## Data for processing
____
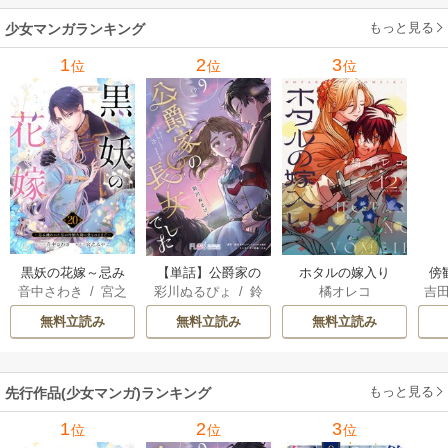
もっと見る
少女マンガランキング
1
2
3
位
位
位
黒妖の花嫁～忌み
【単話】公爵家の
ホタルの嫁入り
傍
音中さわき
/
宮之
彩川ぬるぴょ
/
鈴
橘オレコ
吉
嫌われた私が冷酷
長女でした
みやこ
音さや
/
たむ
大尉に愛されるま
無料立読み
無料立読み
無料立読み
で～
もっと見る
先行作品(少女マンガ)ランキング
1
2
3
位
位
位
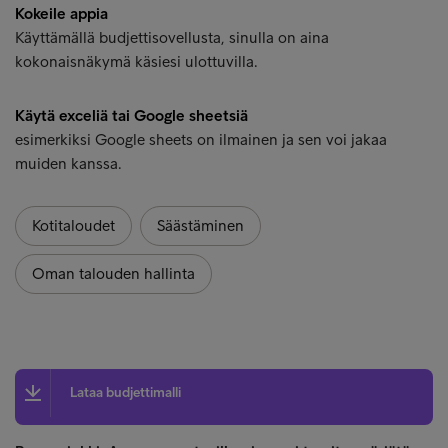
Kokeile appia
Käyttämällä budjettisovellusta, sinulla on aina
kokonaisnäkymä käsiesi ulottuvilla.
Käytä exceliä tai Google sheetsiä
esimerkiksi Google sheets on ilmainen ja sen voi jakaa
muiden kanssa.
Kotitaloudet
Säästäminen
Oman talouden hallinta
Lataa budjettimalli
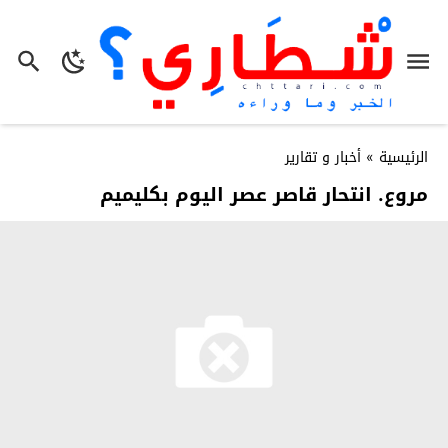
الرئيسية
»
أخبار و تقارير
مروع. انتحار قاصر عصر اليوم بكليميم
____
## What to do
Give the material above again exactly as it stands, minus any images.

## Answer
もっと見る
少女マンガランキング
1
2
3
位
位
位
黒妖の花嫁～忌み
【単話】公爵家の
ホタルの嫁入り
傍
音中さわき
/
宮之
彩川ぬるぴょ
/
鈴
橘オレコ
吉
嫌われた私が冷酷
長女でした
みやこ
音さや
/
たむ
大尉に愛されるま
無料立読み
無料立読み
無料立読み
で～
もっと見る
先行作品(少女マンガ)ランキング
1
2
3
位
位
位
Kokeile appia
Käyttämällä budjettisovellusta, sinulla on aina
kokonaisnäkymä käsiesi ulottuvilla.
Käytä exceliä tai Google sheetsiä
esimerkiksi Google sheets on ilmainen ja sen voi jakaa
muiden kanssa.
Kotitaloudet
Säästäminen
Oman talouden hallinta
Lataa budjettimalli
الرئيسية
»
أخبار و تقارير
مروع. انتحار قاصر عصر اليوم بكليميم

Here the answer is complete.